GPT-SW3 356M Instruct: Multilingual Instruction-Tuned LLM
This model is a 0.5 billion parameter instruction-tuned variant from the GPT-SW3 series, developed by AI Sweden in collaboration with RISE and WASP WARA for Media and Language. It is a decoder-only transformer pretrained on a substantial dataset of 320 billion tokens.
Key Capabilities
- Multilingual Generation: Capable of generating coherent text in Swedish, Norwegian, Danish, Icelandic, and English.
- Code Generation: Supports text generation in four programming languages.
- Instruction Following: Fine-tuned on diverse instruction data (chat and raw text formats) to perform various text-based tasks.

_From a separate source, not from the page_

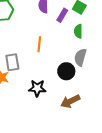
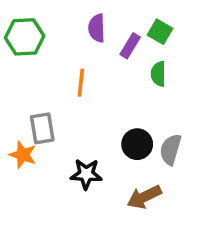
orange line: (39, 44) -> (81, 83), moved
gray semicircle: (80, 57) -> (171, 149), moved

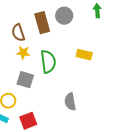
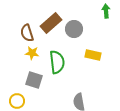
gray circle: (64, 16) -> (74, 29), moved
brown rectangle: (42, 23) -> (51, 23), turned 65

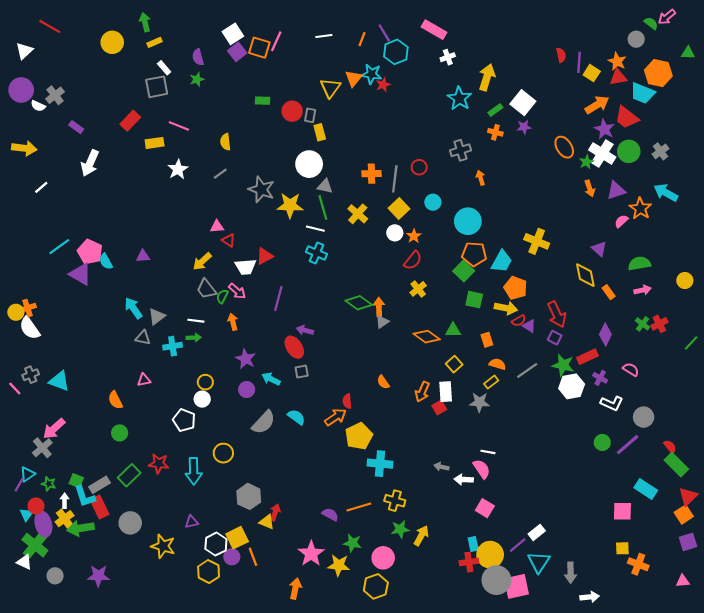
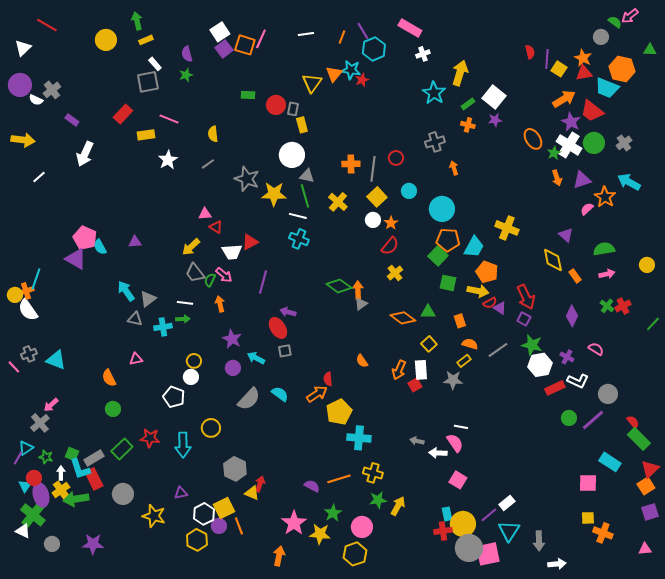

- Autoregressive Text Generation: Designed for causal language modeling, generating text based on given prompts.
Training and Data
The model was pretrained using the NeMo Megatron GPT implementation. Its training data includes a broad mix of sources such as books, articles, code (Code Parrot: Github code), conversational data (Familjeliv, Flashback, Reddit), mathematical datasets, and extensive web crawls (Multilingual C4, OSCAR, Wikipedia). The instruction tuning utilized datasets like Dolly, Open Assistant, OIG, and a Swedish pharmaceutical Q&A dataset (Fass).
Intended Use Cases
This model is primarily intended for research and evaluation of Large Language Models, particularly for Nordic languages. It can be used by organizations and individuals in the Nordic NLP ecosystem to validate and test LLM capabilities and provide feedback.
Limitations
Like other large language models, GPT-SW3 356M Instruct has limitations regarding bias, safety, generation diversity, and hallucination. It may overrepresent certain viewpoints, contain stereotypes, and generate inappropriate or incorrect content. Users should be aware of these risks and implement appropriate safeguards.